L’auteur parle de diplôme blanc, un diplôme que l’on crée soit-même en choisissant l’intégralité de son cursus. Par exemple, j’aime le marketing digital, j’adore la sociologie et l’étude des comportements humain et je me passionne pour l’intelligence artificielle. Avec ces 3 domaines je pourrais créer un nouveau diplôme dont la consécration serait l’écriture d’un mémoire dont la problématique gravite autour de ces 3 sujets :

Comment l’automatisation et l’apprentissage supervisé permet de mieux comprendre les humains face aux leviers marketing utilisés sur les réseaux sociaux ?

Les vieux sont importants et les parents doivent apprendre à être parent !
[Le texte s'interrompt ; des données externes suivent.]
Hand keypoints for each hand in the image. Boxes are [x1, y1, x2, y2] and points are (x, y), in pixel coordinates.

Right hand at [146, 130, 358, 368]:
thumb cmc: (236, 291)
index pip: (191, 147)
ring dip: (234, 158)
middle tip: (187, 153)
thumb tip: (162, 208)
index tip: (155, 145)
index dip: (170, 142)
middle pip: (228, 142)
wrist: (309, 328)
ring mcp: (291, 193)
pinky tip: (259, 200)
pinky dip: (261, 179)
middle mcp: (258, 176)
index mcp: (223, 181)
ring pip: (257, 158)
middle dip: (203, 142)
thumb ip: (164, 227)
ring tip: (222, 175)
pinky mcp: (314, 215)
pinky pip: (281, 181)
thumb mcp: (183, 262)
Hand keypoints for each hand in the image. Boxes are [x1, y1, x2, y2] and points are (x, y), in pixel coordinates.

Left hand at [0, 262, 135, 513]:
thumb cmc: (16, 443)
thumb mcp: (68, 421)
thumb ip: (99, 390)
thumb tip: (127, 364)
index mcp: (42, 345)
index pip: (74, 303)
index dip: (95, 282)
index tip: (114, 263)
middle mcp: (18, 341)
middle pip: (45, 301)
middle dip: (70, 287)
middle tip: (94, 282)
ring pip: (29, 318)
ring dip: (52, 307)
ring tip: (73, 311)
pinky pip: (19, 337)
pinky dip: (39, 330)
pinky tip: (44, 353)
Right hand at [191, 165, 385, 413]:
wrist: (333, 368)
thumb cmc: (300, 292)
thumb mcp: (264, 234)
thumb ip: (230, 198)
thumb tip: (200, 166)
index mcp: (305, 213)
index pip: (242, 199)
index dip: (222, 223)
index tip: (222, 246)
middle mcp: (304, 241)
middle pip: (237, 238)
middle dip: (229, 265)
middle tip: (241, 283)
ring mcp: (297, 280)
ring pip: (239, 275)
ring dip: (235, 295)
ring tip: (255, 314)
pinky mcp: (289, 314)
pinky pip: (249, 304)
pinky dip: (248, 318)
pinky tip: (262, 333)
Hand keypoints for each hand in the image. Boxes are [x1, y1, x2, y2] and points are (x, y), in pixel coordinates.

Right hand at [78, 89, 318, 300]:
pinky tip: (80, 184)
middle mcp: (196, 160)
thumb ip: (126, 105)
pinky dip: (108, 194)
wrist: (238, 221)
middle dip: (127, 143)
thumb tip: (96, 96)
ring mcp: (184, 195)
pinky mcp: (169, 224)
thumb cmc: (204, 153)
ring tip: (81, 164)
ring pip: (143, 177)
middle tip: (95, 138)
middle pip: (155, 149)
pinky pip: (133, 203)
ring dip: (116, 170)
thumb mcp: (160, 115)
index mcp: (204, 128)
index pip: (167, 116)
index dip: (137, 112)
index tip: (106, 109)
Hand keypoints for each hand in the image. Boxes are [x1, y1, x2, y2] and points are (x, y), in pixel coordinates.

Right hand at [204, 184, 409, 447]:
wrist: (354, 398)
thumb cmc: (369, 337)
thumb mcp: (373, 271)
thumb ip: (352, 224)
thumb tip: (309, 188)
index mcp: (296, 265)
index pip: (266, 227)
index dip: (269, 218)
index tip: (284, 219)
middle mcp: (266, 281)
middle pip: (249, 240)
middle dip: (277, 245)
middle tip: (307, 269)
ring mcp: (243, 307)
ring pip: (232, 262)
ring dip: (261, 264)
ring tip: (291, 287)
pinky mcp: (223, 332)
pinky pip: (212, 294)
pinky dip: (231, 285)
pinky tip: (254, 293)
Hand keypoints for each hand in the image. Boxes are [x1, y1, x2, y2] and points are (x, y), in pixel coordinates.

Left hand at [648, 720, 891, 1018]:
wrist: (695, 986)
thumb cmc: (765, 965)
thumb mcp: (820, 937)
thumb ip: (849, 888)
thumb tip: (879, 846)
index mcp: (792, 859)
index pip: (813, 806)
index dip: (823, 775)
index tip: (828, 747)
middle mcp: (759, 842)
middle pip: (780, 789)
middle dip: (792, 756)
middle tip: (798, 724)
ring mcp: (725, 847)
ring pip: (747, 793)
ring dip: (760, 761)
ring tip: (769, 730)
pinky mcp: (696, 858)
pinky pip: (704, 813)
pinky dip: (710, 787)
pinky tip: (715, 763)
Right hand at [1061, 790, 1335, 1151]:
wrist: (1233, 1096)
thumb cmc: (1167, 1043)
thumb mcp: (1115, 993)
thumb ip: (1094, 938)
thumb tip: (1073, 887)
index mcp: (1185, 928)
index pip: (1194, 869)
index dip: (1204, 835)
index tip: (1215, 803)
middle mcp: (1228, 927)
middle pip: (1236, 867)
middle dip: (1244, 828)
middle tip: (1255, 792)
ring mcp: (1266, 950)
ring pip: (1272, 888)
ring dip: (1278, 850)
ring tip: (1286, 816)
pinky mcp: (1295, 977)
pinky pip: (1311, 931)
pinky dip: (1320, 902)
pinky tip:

Je vais essayer de conclure, si bien que le sujet est tellement profond que je rédigerai un nouveau papier. Quoiqu’il en soit, le chantier de l’éducation ne fait que commencer. Nous apprenons à chaque étape de la vie, je vois des jeunes à longueur de journée et je sais qu’ils représentent notre avenir. Pourtant, je remarque que rien n’est fait pour les retraités alors qu’ils vivent aussi longtemps en retraite que le temps travaillé ! Je n’aimais pas les seniors maintenant je me dis qu’ils doivent être mieux intégrés.

D’un côté, je comprends mieux pourquoi nous avons une sorte de respect envers la culture japonaise pour les seniors, car comme ils ont une population vieillissante depuis plus longtemps. Ainsi, ils ont pris conscience plus rapidement de la nécessité de faire un monde accessible à tous. Une ville accessible pour une personne de 80 ans c’est aussi une ville accessible pour une femme enceinte de 25 ans ou même une personne qui a du mal à marcher.

Et puis, je suis papa, j’ai appris à l’être en discutant en échangeant et surtout en lisant. En variant les points de vue et en essayant de comprendre ce qui me différencie de ma fille et moi. Quand je suis dans un parc, je me dis qu’il est d’intérêt public d’apprendre aux parents à être parent. Non pas que je considère ce statut comme un métier mais que nous devons avoir une connaissance profonde de la psychologie du bébé et de l’enfant. Savoir comment fonctionne un petit cerveau permet d’ouvrir son humilité, augmenter sa patience et prendre plus de plaisir.